EXERCISE: Reproduce the rows below word for word, from the start of the rows through the line containing "4005555006916", with both of those lines included.

───── INFORMATION SHOWN

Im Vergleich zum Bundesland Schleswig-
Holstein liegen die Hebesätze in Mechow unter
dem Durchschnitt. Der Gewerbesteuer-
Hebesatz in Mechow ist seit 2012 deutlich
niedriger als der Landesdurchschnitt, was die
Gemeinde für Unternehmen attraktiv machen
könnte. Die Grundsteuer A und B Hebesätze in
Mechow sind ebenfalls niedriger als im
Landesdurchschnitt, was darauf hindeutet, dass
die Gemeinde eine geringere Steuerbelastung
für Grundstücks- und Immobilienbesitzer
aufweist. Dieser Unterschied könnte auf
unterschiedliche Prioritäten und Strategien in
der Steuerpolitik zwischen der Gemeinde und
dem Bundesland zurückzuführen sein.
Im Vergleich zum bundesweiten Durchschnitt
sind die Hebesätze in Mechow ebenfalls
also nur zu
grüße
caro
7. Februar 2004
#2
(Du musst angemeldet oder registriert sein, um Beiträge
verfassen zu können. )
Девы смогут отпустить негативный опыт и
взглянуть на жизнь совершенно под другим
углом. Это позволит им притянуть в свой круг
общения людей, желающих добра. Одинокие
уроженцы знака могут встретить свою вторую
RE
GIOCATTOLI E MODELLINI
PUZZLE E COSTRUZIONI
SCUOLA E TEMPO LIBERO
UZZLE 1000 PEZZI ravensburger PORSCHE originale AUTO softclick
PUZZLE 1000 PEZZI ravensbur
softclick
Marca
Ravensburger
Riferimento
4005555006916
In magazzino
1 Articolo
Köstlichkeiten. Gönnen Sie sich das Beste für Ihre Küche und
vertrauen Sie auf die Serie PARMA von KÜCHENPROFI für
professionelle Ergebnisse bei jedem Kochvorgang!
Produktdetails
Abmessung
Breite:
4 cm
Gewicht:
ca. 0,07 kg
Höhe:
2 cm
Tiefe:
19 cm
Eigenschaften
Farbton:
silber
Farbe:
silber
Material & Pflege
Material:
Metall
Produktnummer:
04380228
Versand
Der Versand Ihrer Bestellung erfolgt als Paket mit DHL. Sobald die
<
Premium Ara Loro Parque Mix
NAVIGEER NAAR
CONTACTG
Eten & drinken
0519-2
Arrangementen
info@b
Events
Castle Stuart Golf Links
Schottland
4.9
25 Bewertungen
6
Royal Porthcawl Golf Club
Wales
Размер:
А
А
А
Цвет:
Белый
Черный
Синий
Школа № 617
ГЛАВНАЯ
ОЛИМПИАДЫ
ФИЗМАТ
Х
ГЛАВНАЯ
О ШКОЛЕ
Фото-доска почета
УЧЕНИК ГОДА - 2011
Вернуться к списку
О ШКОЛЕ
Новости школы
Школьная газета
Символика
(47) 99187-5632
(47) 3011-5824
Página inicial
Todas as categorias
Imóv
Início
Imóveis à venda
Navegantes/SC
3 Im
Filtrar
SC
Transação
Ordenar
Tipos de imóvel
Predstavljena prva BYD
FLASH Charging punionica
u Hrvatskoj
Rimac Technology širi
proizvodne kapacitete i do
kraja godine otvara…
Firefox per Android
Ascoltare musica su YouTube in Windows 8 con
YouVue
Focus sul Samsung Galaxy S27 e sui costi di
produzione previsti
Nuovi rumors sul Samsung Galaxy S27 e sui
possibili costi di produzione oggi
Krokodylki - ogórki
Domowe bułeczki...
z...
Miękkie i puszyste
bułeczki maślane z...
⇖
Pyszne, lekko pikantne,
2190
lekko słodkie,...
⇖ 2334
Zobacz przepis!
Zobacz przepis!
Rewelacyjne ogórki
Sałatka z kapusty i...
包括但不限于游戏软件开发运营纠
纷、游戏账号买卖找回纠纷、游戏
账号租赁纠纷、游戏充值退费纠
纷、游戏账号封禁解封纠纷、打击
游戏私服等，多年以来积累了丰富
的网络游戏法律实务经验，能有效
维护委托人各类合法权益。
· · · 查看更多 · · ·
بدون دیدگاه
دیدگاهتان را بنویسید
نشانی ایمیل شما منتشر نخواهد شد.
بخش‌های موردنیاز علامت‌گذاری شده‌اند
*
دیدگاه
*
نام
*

──────────

TASK ANSWER:
Im Vergleich zum Bundesland Schleswig-
Holstein liegen die Hebesätze in Mechow unter
dem Durchschnitt. Der Gewerbesteuer-
Hebesatz in Mechow ist seit 2012 deutlich
niedriger als der Landesdurchschnitt, was die
Gemeinde für Unternehmen attraktiv machen
könnte. Die Grundsteuer A und B Hebesätze in
Mechow sind ebenfalls niedriger als im
Landesdurchschnitt, was darauf hindeutet, dass
die Gemeinde eine geringere Steuerbelastung
für Grundstücks- und Immobilienbesitzer
aufweist. Dieser Unterschied könnte auf
unterschiedliche Prioritäten und Strategien in
der Steuerpolitik zwischen der Gemeinde und
dem Bundesland zurückzuführen sein.
Im Vergleich zum bundesweiten Durchschnitt
sind die Hebesätze in Mechow ebenfalls
also nur zu
grüße
caro
7. Februar 2004
#2
(Du musst angemeldet oder registriert sein, um Beiträge
verfassen zu können. )
Девы смогут отпустить негативный опыт и
взглянуть на жизнь совершенно под другим
углом. Это позволит им притянуть в свой круг
общения людей, желающих добра. Одинокие
уроженцы знака могут встретить свою вторую
RE
GIOCATTOLI E MODELLINI
PUZZLE E COSTRUZIONI
SCUOLA E TEMPO LIBERO
UZZLE 1000 PEZZI ravensburger PORSCHE originale AUTO softclick
PUZZLE 1000 PEZZI ravensbur
softclick
Marca
Ravensburger
Riferimento
4005555006916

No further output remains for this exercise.